Él no les gritaría nunca a los hombres, y los hombres lo sabían,
por eso seguían trabajando sin darse prisa. Sin embargo era
seguro que preferíais a su padre, su padre que los hacía
sudar, su padre que hacía plantar y recoger el grano en
aquellas cuestas para cabras, su padre que era uno de ellos.
Él no, él era un extraño que comía gracias al trabajo de
ellos, sabía que lo despreciaban, tal vez lo odiaban.
Ahora
los hombres reanudaban una conversación iniciada antes de que
él llegara, sobre una mujer del valle.
–Eso
decían –dijo la vieja Girumina–, con el párroco.
–Sí,
sí –dijo U Pé–. El párroco le dijo: Si vienes te doy
dos liras.
–¿Dos
liras? –preguntó Nanín.
–Dos
liras –dijo U Pé.
–De
las de entonces–dijo U Qué.
–¿Cuánto
serían hoy dos liras de entonces? –preguntó Nanín.
–No
poco –dijo U Qué.
–Caray
–dijo Nanín.
Todos
reían de la historia de la mujer; el hijo del patrón también
sonrió, pero no entendía bien el sentido de esas historias,
amores de mujeres huesudas y bigotudas y vestidas de negro.
Franceschina
también llegaría a ser así. Ahora espigaba en el bancal más
alto, cantando una canción de la radio, y cada vez que se
agachaba la falda se le subía más, descubriendo la piel
blanca de las corvas.
–Franceschina
–le gritó Nanín–, ¿irías con un cura por dos liras?
Franceschina
estaba de pie en el bancal, con el manojo de espigas apretado
contra el pecho.
–¿Dos
mil? –gritó.
–Caray,
dice dos mil –dijo Nanín a los otros, perplejo.
–Yo
no voy ni con curas ni con «civiles» –gritó Franceschina.
–Con
militares, ¿sí? –gritó U Qué.
–Ni
con militares –contestó y se puso a recoger espigas de
nuevo.
–Tiene
buenas piernas la Franceschina –dijo Nanín, mirándoselas.
Los
otros las miraron y estuvieron de acuerdo.
–Buenas
y rectas –dijeron.
El
hijo del patrón las miró como si no las hubiera visto antes
e hizo un gesto de asentimiento. Pero sabía que no eran
bonitas, con sus músculos duros y velludos.
–¿Cuándo
haces el servicio militar, Nanín? –dijo Girumina.
–Hostia,
depende de que quieran examinar otra vez a los eximidos
–dijo Nanín–. Si la guerra no termina, me llamarán a mí
también, con mi insuficiencia torácica.
–¿Es
cierto que América ha entrado en la guerra? –preguntó U Qué
al hijo del patrón.
–América
–dijo el hijo del patrón.
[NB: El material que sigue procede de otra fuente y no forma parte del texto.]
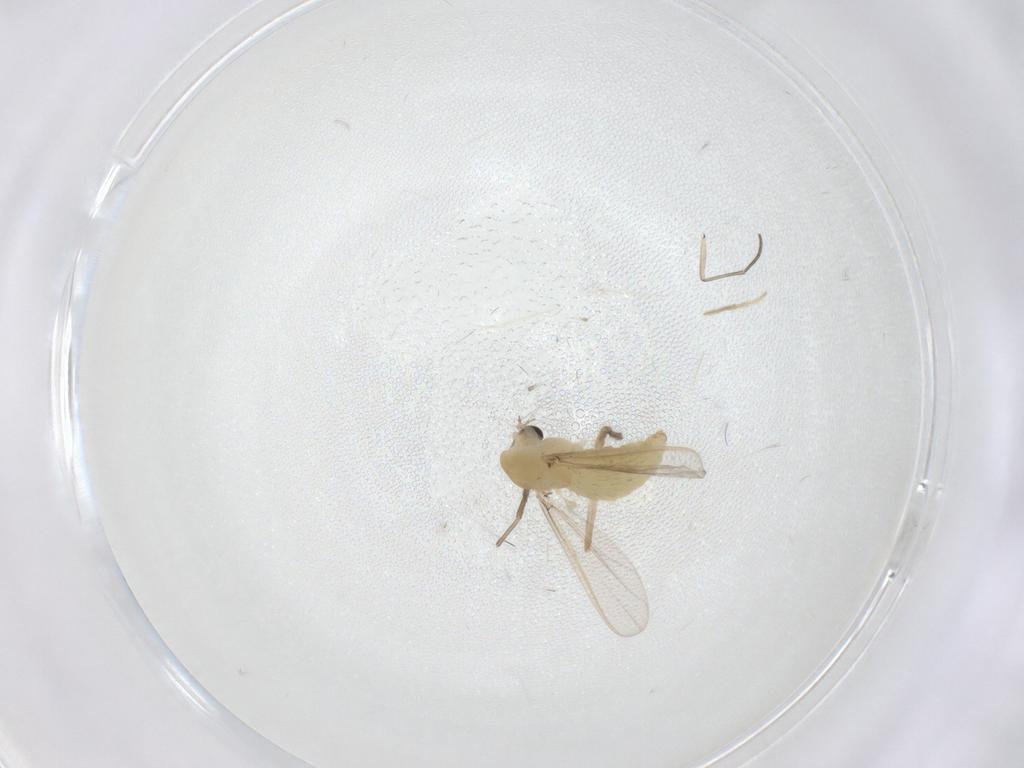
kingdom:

Tal vez ahora podría decir
algo–. América y Japón –dijo y se calló. ¿Qué más
podía decir?
–¿Quién
es más fuerte: América o Japón?
–Los
dos son fuertes–dijo el hijo del patrón.
–¿Es
fuerte Inglaterra?
–Eh,
sí, también es fuerte.
–¿Y
Rusia?
–Rusia
también es fuerte.
–¿Alemania?
–Alemania
también.
–¿Y
nosotros?
–Será
una guerra larga –dijo el hijo del patrón–. Una guerra
larga.
–Cuando
la otra guerra –dijo U Pé–, había en el bosque una cueva
con diez desertores.–Y señaló arriba, en dirección de los
pinos.
–Si
dura un poco más –dijo Nanín– yo digo que nosotros también
terminaremos metidos en las cuevas.
–Bah
–dijo U Qué–, quién sabe cómo irá a terminar.
–Todas
las guerras terminan así: al que le toca, le toca.
–Al
que le toca le toca –repitieron los otros.
El
hijo del patrón empezó a subir por los bancales
mordisqueando la brizna de paja hasta llegar a Franceschina.
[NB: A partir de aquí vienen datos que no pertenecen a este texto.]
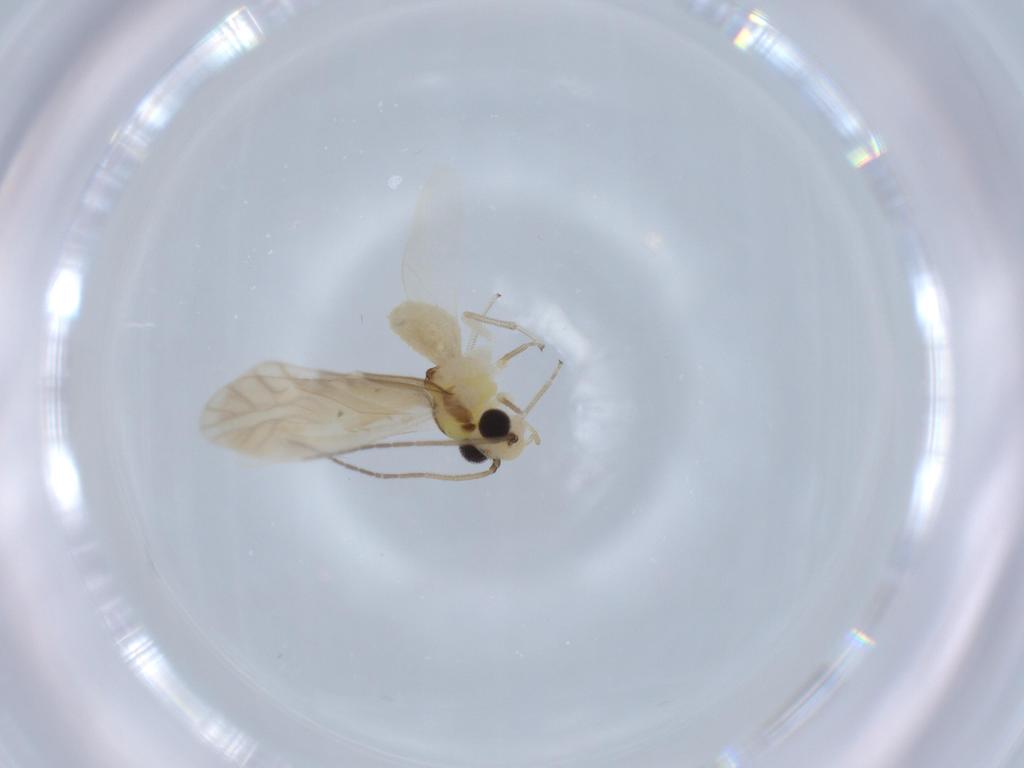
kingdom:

Le miraba la piel blanca de las corvas cuando se inclinaba a
recoger las espigas. Tal vez con ella sería más fácil; se
imaginaría que le hacía la corte.
–¿Vas
alguna vez a la ciudad, Franceschina? –le preguntó. Era un
modo estúpido de iniciar una conversación.
–A
veces bajo los domingos por la tarde. Si hay feria, vamos a la
feria, si no, al cine.
Había
dejado de trabajar. No era eso lo que él quería; ¡si su
padre lo viera! En vez de montar la guardia, hacía hablar a
las mujeres que trabajaban.
–¿Te
gusta ir a la ciudad?
–Sí,
me gusta. Pero en el fondo, por la noche, cuando vuelves, qué
te ha quedado. El lunes, vuelta a empezar, y te fue como te
fue.
–Claro
–dijo él mordiendo la brizna.
Ahora
había que dejarla en paz, si no, no volvería a trabajar. Dio
media vuelta y bajó.
En
los bancales de abajo los hombres casi habían terminado y Nanín
envolvía las gavillas en lonas para bajarlas cargadas sobre
las espaldas. El mar altísimo con respecto a las colinas
empezaba a teñirse de violeta del lado del ocaso. El hijo del
patrón miraba su tierra, pura piedra y paja dura, y comprendía
que él le sería siempre desesperadamente ajeno.